El rico caminaba a casa, hacia su esposa moribunda, hasta que un niño limpió sus zapatos

—¿Me dejas limpiarlas?— La voz sonó como el chirrido de un violín viejo, surgiendo de la nada. Yo, encorvado no solo por el peso del abrigo, sino por el de mi propia vida, apenas me mantuve en pie.

—¿Qué?— respondí con fastidio, sin mirar, como si espantara a un gorrión de las riberas del Manzanares.

—Los zapatos… ¿Los limpio? Barato, señor. Aunque sea un poco.

Me detuve. Bajo mis pies crujía el frío de febrero— ni invierno ni primavera, solo charcos, humedad y un aire gélido impregnado de humo de hogueras y una melancolía ajena. Ante mí, un chiquillo— delgado como una vara, sucio, con ojos de carbón donde brillaban destellos de ámbar. La gorra le caía sobre la nuca, los zapatos— prestados, como sacados de un escenario. Manos pequeñas, pero ágiles, como las de un animalillo. Y de pronto… no, no recordé. Nada que recordar: mi infancia estaba envuelta en papel de seda de caramelos importados, mientras que él, quizá, ni siquiera había probado el chocolate.

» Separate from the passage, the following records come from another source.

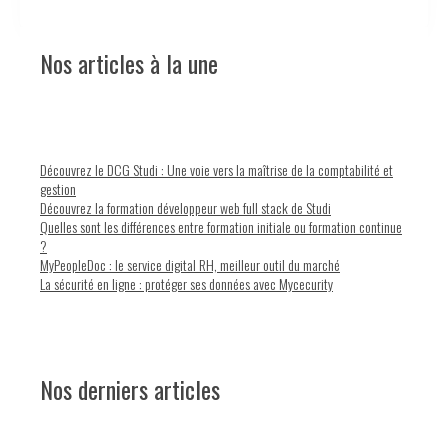
Nos articles à la une
Découvrez le DCG Studi : Une voie vers la maîtrise de la comptabilité et
gestion
Découvrez la formation développeur web full stack de Studi
Quelles sont les différences entre formation initiale ou formation continue
?
MyPeopleDoc : le service digital RH, meilleur outil du marché
La sécurité en ligne : protéger ses données avec Mycecurity
Nos derniers articles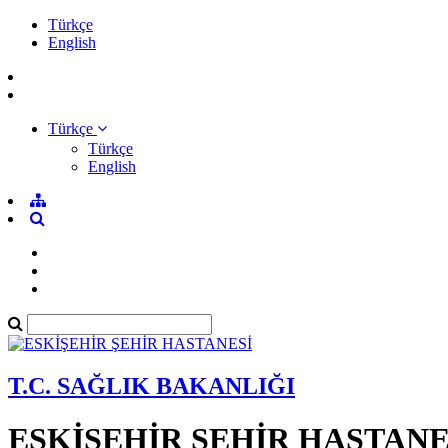
Türkçe
English
Türkçe
Türkçe
English
T.C. SAĞLIK BAKANLIĞI
ESKİŞEHİR ŞEHİR HASTANE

—No hace falta—, dije, apartando la mirada. En el escaparate se reflejó mi imagen borrosa— y me pregunté: ¿quién es ese? No un rostro, sino una máscara.

—¿Seguro? Venga, señor, por favor—, se sonó la nariz, sacando un trapo grasiento del bolsillo.

—Vale—, suspiré, más por librarme de él que por lástima. —Pero rápido.

Se arrodilló junto a la entrada de un café caro, sin dudar, como si supiera que yo no tenía prisa. Observé sus manos— uñas rotas, tierra incrustada en la piel— y, por primera vez en años, sentí… ¿vergüenza?

—Gracias, señor…— susurró, temblando. —Mi madre está enferma… Si gano algo, compraré pan.

Tragué saliva. Al otro lado del cristal— calor, luz, risas, vapor de los platos. Esas risas me cortaban como cristales rotos. Y yo, clavado en el suelo.

—Bueno, tú…— quise decir «no inventes», pero las palabras se atascaron. ¿Quién era yo para juzgar si su historia era cierta o solo un cuento por unos pocos euros?

—Listo…— Sacudió mis zapatos. —Como nuevos. Aunque… se nota que está triste.

—¿Por qué?— forcé una sonrisa.

—Se nota—, encogió los hombros, guardando el trapo. —La gente con zapatos sucios siempre tiene prisa. Usted no. No tiene adónde ir.

No supe qué contestar. Me quedé allí, frotándome el hombro, como un objeto extraño en un museo ajeno.

—Bueno…— ya se iba, pero se dio la vuelta: —No olvide a su madre. Aunque sea… vuelva a casa a veces. A veces «tarde» no es demasiado tarde…

Y desapareció entre la multitud como un espejismo. Yo me quedé mirando mis zapatos limpios— y de pronto me parecieron ajenos. Sí, cinco minutos con un chico de la calle pueden desbaratarlo todo por dentro. Aunque afuera todo siga igual— frío y distante.

Seguí caminando. Lento. El viento me azotaba la cara.

No quería volver a casa. Pero no tenía adónde más ir.

Avancé, observando las caras que se desvanecían en el crepúsculo. Gentesombra corriendo— uno hablando por el móvil, otro subiendo al autobús, otro regalando una sonrisa fugaz. Y dentro de mí, solo ella. La imagen de una noche en la que cruzo el portal, esquivo a la portera, cuelgo el abrigo y escucho— un leve tosido, y luego una voz, casi inaudible en el silencio:

—¿Has llegado?

En el último año, hasta eso era raro. Marina casi no hablaba, solo me miraba— sin reproche, con una pregunta muda. Nunca me perdonó los años de lujo: la casa en la sierra, los resorts vacíos, los diamantes fríos, por los que pagué no con dinero, sino con el alma. Ya no éramos aquellos jóvenes soñadores que corrían descalzos por los bancos, creyendo que «para siempre» no eran palabras vacías.

El caminoMientras el sol se ponía sobre Madrid, entendí, al fin, que la vida no se mide en euros acumulados ni en éxitos vacíos, sino en los instantes robados al olvido— como el roce de una mano enferma, la sonrisa de un niño hambriento o el silencio compartido con alguien que, contra todo pronóstico, te eligió quedarse.